Example: Fibonacci Sequence
Let’s apply the template to a Fibonacci problem as an example:
Memo = {}
Function TopDown(n):
if n in Memo:
return Memo[n]
if n <= 1:
return n
Result = TopDown(n-1) + TopDown(n-2)
Memo[n] = Result
return Result
Function Main():
n = 10 // Define the Fibonacci number to calculate
FinalResult = TopDown(n)
Print(FinalResult)
Example: Coin Change (Minimum Coins)
Now, let’s apply the template to the Coin Change problem:
Memo = {}
Function CoinChange(coins, amount):
if amount == 0:
return 0
if amount in Memo:
return Memo[amount]
Result = INF
for each coin in coins:
if amount - coin >= 0:
SubResult = CoinChange(coins, amount - coin)
if SubResult != INF:
Result = Min(Result, SubResult + 1)
Memo[amount] = Result
return Result
Function Main():
coins = [1, 2, 5]
amount = 11
FinalResult = CoinChange(coins, amount)
if FinalResult == INF:
Print("No solution")
else:
Print("Minimum coins:", FinalResult)
1. Minimum (Maximum) Path to Reach a Target
- Problem Statement: Given a target, find the minimum (or maximum) cost/path/sum to reach the target.
- Top-Down Approach: Recursively compute the minimum (or maximum) cost for each possible path to the target, memoizing intermediate results to avoid redundant calculations.
for (int j = 0; j < ways.size(); ++j) { result = min(result, topDown(target - ways[j]) + cost/path/sum); } return memo[state] = result;
2. Distinct Ways
- Problem Statement: Given a target, find the number of distinct ways to reach the target.
- Top-Down Approach: Recursively calculate the sum of all possible ways to reach the target by using subproblems, and memoize the results.
for (int j = 0; j < ways.size(); ++j) { result += topDown(target - ways[j]); } return memo[state] = result;
3. Merging Intervals
- Problem Statement: Given a set of intervals or numbers, find an optimal solution considering the current interval and the best you can get from the left and right sides.
- Top-Down Approach: Use recursion to consider each interval, calculating the optimal result from the left and right sides and combining them.
for (int k = i; k <= j; ++k) { result = max(result, topDown(nums, i, k-1) + result[k] + topDown(nums, k+1, j)); } return memo[state] = result;
4. DP on Strings
- Problem Statement: Given two strings (or a string), return some result (e.g., longest common subsequence, edit distance).

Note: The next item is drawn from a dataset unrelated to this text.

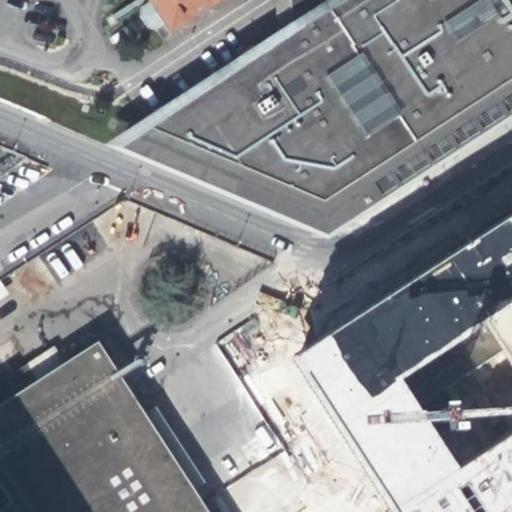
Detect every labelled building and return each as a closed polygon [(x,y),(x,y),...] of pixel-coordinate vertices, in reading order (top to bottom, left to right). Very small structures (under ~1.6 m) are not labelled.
[(511,0),(339,0),(322,11),(294,30),(277,41),(117,144),(326,232),(511,112),(511,0)] [(141,0),(145,5),(138,9),(136,18),(146,34),(157,36),(163,44),(229,0),(141,0)] [(290,23),(288,0),(274,0),(277,41),(294,30),(290,23)] [(288,0),(290,23),(294,30),(322,11),(321,0),(288,0)] [(388,511),(511,511),(511,211),(287,356),(388,511)] [(0,511),(204,511),(94,343),(0,404),(0,511)]
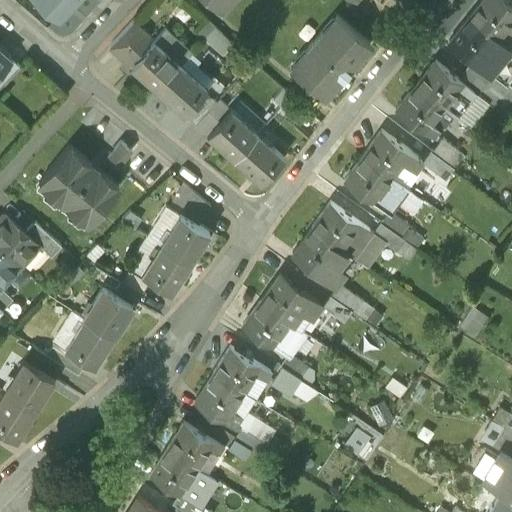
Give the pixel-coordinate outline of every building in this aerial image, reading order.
[(76,0),(34,0),(58,21),(76,0)] [(208,0),(220,10),(228,0),(208,0)] [(482,0),(469,17),(497,39),(511,21),(511,22),(511,10),(499,0),(482,0)] [(336,16),(291,69),(324,98),(370,45),(336,16)] [(508,47),(497,39),(469,17),(450,42),(488,73),(508,47)] [(133,21),(109,48),(127,63),(150,37),(133,21)] [(196,32),(203,38),(213,27),(207,21),(196,32)] [(165,27),(130,67),(156,91),(180,64),(192,51),(165,27)] [(213,27),(203,38),(211,45),(221,34),(213,27)] [(7,58),(0,66),(0,82),(2,85),(17,67),(7,58)] [(435,61),(415,86),(443,108),(456,91),(466,98),(472,91),(435,61)] [(180,64),(156,91),(183,114),(207,88),(180,64)] [(443,108),(415,86),(395,111),(432,141),(439,133),(429,126),(443,108)] [(282,88),(272,99),(280,107),(290,96),(282,88)] [(290,96),(280,107),(288,114),(298,103),(290,96)] [(210,108),(195,125),(207,136),(220,121),(217,119),(228,107),(219,98),(210,108)] [(201,100),(186,117),(195,125),(210,108),(201,100)] [(220,121),(207,136),(233,159),(257,133),(231,109),(220,121)] [(406,188),(419,171),(414,166),(420,158),(381,131),(363,157),(406,188)] [(257,133),(233,159),(260,183),(284,157),(257,133)] [(432,154),(452,169),(463,156),(443,140),(432,154)] [(120,143),(108,158),(119,168),(132,152),(120,143)] [(69,148),(38,185),(88,225),(118,188),(69,148)] [(432,154),(424,165),(444,180),(452,169),(432,154)] [(407,189),(406,188),(363,157),(344,183),(388,215),(390,213),(407,189)] [(202,217),(210,199),(179,185),(171,202),(202,217)] [(330,202),(312,228),(351,257),(354,259),(364,245),(360,243),(369,230),(330,202)] [(130,212),(121,220),(133,228),(139,218),(130,212)] [(410,227),(390,213),(388,215),(382,224),(416,249),(422,239),(408,230),(410,227)] [(179,214),(160,244),(190,263),(209,232),(179,214)] [(0,251),(20,269),(39,248),(40,247),(25,233),(7,217),(2,217),(0,219),(0,251)] [(25,233),(40,247),(39,248),(51,258),(61,247),(34,223),(25,233)] [(351,257),(312,228),(311,228),(292,255),(332,283),(351,257)] [(190,263),(160,244),(142,275),(172,293),(190,263)] [(0,291),(0,292),(1,291),(20,269),(0,251),(0,291)] [(279,273),(260,300),(289,321),(300,329),(319,301),(279,273)] [(372,309),(337,282),(329,294),(349,310),(363,320),(372,309)] [(102,288),(83,318),(113,336),(132,306),(102,288)] [(0,310),(3,313),(13,302),(1,291),(0,292),(0,291),(0,310)] [(341,320),(349,310),(329,294),(321,305),(331,313),(341,320)] [(289,321),(260,300),(242,326),(271,347),(289,321)] [(55,343),(65,348),(83,318),(73,312),(55,343)] [(336,327),(341,320),(331,313),(326,319),(336,327)] [(83,318),(65,348),(95,367),(113,336),(83,318)] [(230,345),(213,372),(243,391),(254,372),(265,379),(270,370),(230,345)] [(53,346),(47,356),(62,366),(78,375),(84,366),(53,346)] [(32,347),(23,361),(54,380),(62,366),(47,356),(32,347)] [(23,361),(5,391),(36,410),(54,380),(23,361)] [(280,362),(268,380),(291,395),(302,377),(280,362)] [(243,391),(213,372),(196,400),(236,425),(242,416),(231,410),(243,391)] [(5,391),(0,398),(0,430),(16,441),(36,410),(5,391)] [(511,410),(503,426),(511,432),(511,410)] [(183,420),(166,447),(197,466),(208,447),(218,454),(223,445),(183,420)] [(500,450),(509,455),(511,450),(511,432),(503,426),(492,444),(500,450)] [(197,466),(166,447),(149,475),(179,493),(190,500),(190,499),(195,491),(185,485),(197,466)] [(499,490),(511,498),(511,456),(509,455),(500,450),(482,480),(499,490)] [(511,511),(511,498),(499,490),(485,511),(511,511)] [(190,500),(179,493),(173,503),(188,511),(210,511),(211,510),(193,499),(192,500),(190,499),(190,500)] [(164,511),(137,495),(126,511),(164,511)]
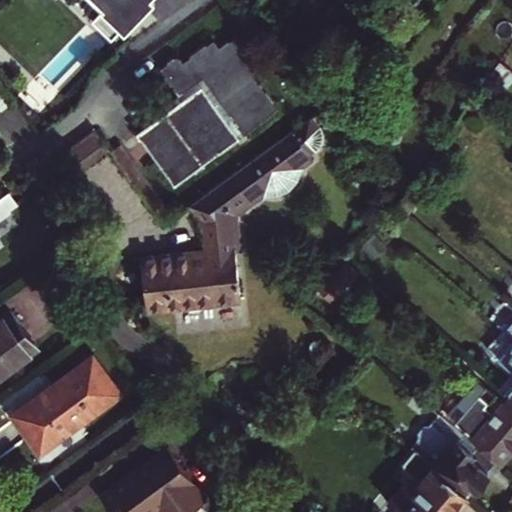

- Top-Down Approach: Use two nested loops to compare characters from both strings, solving smaller subproblems recursively and memoizing results to avoid recomputation.
for (int i = 1; i <= n; ++i) { for (int j = 1; j <= m; ++j) { if (s1[i-1] == s2[j-1]) { dp[i][j] = dp[i-1][j-1] + 1; } else { dp[i][j] = max(dp[i-1][j], dp[i][j-1]); } } }
5. Decision Making
- Problem Statement: Given a set of values, decide whether to use or ignore the current value based on previous results.
- Top-Down Approach: Recursively decide whether to include or exclude the current value based on the optimal solution for subproblems, memoizing the results.
for (int i = 1; i < n; ++i) { dp[i][j] = max({dp[i][j], dp[i-1][j] + arr[i], dp[i-1][j-1]}); }
For each pattern, the general idea in the top-down approach is to define a recursive function that computes the result by breaking down the problem into smaller subproblems, using memoization to store intermediate results. This avoids recomputation and optimizes the solution for large inputs.